Top of Dataset entries

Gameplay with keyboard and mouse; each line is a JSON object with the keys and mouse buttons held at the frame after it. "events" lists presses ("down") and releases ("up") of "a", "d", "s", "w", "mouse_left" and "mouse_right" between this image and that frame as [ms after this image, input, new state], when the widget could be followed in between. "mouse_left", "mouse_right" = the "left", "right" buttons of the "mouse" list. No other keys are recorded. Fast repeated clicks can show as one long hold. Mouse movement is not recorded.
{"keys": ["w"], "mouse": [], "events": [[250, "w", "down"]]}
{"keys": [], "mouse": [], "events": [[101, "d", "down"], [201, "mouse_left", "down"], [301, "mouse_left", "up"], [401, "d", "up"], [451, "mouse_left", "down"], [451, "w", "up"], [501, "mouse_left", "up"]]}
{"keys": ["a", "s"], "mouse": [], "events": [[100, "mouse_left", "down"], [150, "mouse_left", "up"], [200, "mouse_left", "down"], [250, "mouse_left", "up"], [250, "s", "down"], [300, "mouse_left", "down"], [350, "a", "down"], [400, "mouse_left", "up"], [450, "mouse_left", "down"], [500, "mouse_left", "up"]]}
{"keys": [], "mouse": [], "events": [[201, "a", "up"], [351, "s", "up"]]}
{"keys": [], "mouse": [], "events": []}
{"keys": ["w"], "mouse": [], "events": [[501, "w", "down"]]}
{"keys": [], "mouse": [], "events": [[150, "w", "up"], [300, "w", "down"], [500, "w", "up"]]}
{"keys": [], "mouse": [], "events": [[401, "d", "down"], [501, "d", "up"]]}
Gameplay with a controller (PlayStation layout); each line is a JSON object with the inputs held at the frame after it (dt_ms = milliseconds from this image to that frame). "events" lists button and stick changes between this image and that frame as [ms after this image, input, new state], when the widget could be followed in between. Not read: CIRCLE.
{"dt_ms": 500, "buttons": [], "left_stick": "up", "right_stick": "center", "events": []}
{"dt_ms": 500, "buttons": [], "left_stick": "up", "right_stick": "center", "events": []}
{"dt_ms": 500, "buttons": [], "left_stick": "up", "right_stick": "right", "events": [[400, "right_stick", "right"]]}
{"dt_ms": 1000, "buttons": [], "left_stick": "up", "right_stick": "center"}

Bottom of Dataset entries

## Task to carry out:
Return, word for word, the lines from the one containing "Gameplay with a" through the end of the data above, both ends included, and nothing else.

## Exercise solution:
Gameplay with a controller (PlayStation layout); each line is a JSON object with the inputs held at the frame after it (dt_ms = milliseconds from this image to that frame). "events" lists button and stick changes between this image and that frame as [ms after this image, input, new state], when the widget could be followed in between. Not read: CIRCLE.
{"dt_ms": 500, "buttons": [], "left_stick": "up", "right_stick": "center", "events": []}
{"dt_ms": 500, "buttons": [], "left_stick": "up", "right_stick": "center", "events": []}
{"dt_ms": 500, "buttons": [], "left_stick": "up", "right_stick": "right", "events": [[400, "right_stick", "right"]]}
{"dt_ms": 1000, "buttons": [], "left_stick": "up", "right_stick": "center"}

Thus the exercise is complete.